Velda Addison can be reached at vaddison@hartenergy.com.


[SIDEBAR]

Frack Sand Forecast

Frack sand demand could reach 107 million tons in 2019, and a lot of it is coming from the Permian Basin.

“We expect about 40% of that [demand] to be in the Permian and then increasing the Permian Basin’s activity in 2020, moving to close to 45%,” said Todd Bush, principal at Energent Group, at the DUG Sand conference in April.

Todd Bush
Todd Bush, principal, Energent Group

Bush noted that when you think about frack sand demand, you have to think about its key drivers: proppant per foot, lateral lengths, horsepower and what’s happening with the number of frack crews.

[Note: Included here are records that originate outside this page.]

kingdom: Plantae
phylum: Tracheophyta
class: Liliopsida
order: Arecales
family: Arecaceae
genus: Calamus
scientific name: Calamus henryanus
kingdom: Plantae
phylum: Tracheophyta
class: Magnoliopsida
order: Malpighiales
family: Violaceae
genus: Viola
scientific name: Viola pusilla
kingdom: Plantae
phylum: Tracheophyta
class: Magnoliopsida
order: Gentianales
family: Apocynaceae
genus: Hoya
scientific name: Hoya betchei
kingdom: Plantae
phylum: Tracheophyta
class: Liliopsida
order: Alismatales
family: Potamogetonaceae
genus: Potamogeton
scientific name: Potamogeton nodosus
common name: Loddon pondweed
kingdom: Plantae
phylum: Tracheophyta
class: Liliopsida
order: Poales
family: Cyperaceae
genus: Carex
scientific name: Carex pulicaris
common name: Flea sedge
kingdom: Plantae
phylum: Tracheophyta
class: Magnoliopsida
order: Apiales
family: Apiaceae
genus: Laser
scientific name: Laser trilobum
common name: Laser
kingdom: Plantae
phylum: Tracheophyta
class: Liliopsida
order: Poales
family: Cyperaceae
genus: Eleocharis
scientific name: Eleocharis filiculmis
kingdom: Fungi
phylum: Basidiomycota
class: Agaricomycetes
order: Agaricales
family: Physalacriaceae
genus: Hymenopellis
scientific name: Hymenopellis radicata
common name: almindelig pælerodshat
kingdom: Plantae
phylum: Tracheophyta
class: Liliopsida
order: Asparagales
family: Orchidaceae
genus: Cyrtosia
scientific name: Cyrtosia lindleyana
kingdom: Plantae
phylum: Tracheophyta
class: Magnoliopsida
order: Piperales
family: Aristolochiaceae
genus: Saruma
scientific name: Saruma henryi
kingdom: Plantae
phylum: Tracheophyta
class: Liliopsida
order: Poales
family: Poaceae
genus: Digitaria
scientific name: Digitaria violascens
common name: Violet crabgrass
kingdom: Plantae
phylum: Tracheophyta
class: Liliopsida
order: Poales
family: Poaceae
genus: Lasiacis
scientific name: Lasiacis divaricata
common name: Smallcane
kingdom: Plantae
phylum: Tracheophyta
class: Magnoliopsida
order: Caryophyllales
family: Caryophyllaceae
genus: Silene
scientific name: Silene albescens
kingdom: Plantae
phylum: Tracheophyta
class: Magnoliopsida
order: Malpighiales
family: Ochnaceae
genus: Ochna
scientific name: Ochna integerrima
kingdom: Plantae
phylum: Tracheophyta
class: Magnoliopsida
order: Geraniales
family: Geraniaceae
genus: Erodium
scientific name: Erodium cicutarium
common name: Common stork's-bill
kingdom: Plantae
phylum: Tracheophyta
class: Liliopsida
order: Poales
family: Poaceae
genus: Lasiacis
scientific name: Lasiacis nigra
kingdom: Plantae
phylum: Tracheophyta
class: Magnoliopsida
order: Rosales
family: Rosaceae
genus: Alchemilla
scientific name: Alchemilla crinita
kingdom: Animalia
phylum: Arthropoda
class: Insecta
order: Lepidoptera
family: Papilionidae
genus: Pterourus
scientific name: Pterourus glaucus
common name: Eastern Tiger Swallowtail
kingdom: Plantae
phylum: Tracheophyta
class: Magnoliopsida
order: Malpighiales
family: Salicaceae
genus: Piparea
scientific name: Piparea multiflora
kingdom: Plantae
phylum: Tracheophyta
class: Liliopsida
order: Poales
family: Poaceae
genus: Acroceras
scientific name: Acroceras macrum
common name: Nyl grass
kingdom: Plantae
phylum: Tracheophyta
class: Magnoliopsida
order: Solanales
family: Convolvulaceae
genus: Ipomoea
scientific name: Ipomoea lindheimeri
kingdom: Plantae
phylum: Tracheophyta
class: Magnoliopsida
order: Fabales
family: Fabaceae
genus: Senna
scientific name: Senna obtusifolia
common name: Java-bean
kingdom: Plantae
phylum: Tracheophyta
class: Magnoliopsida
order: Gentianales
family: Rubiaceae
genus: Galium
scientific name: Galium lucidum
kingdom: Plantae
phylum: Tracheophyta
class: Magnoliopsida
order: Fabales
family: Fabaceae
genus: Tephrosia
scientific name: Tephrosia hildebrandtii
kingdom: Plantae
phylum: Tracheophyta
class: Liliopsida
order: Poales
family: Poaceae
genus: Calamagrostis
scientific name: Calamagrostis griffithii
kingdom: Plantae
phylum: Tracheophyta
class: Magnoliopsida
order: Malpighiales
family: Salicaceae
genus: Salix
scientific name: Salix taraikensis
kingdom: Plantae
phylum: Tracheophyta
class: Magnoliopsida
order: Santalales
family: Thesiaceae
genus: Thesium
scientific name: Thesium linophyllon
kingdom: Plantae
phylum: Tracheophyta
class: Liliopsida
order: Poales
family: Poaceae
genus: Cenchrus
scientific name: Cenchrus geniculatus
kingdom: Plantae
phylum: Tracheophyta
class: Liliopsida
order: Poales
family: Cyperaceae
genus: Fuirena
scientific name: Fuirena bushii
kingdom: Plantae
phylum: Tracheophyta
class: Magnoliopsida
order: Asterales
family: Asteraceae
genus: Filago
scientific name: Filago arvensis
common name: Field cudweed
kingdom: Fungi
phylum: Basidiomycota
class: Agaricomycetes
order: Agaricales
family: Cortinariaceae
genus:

“Every grain of sand has to be pumped through some of the horsepower that’s out there in the field. So we’re actively watching what the crew count is doing, what the supply and demand of horsepower is doing to then show those constraints within our frack sand forecast,” Bush said.

Energent is tracking 145 frack crews in the Permian, accounting for 38% (383) of frack crews right now. By tracking the frack crews, Bush said, the firm is able to see what the cycle times look like.

“One thing that we’re watching closely are all the [sand] mines that are coming online, where they’re located and what that means for cycle time and costs,” said Bush.

About 23 sand mines are scheduled to come online in 2019, resulting in 80 million tons of frack sand supply, he said.

In the Permian, “we’re looking at more in the 42- to 45 million tons of frack sand demand for 2019, and with the locations of the mines within that central Midland-based scenario, you get pretty good access to any side of the Permian,” Bush said.

“This essentially gives you about an hour, hour and a half drive toward any area within the Delaware Basin or within the southern Midland Basin. … This is a good presentation of what it takes to drive from mine to the well site.”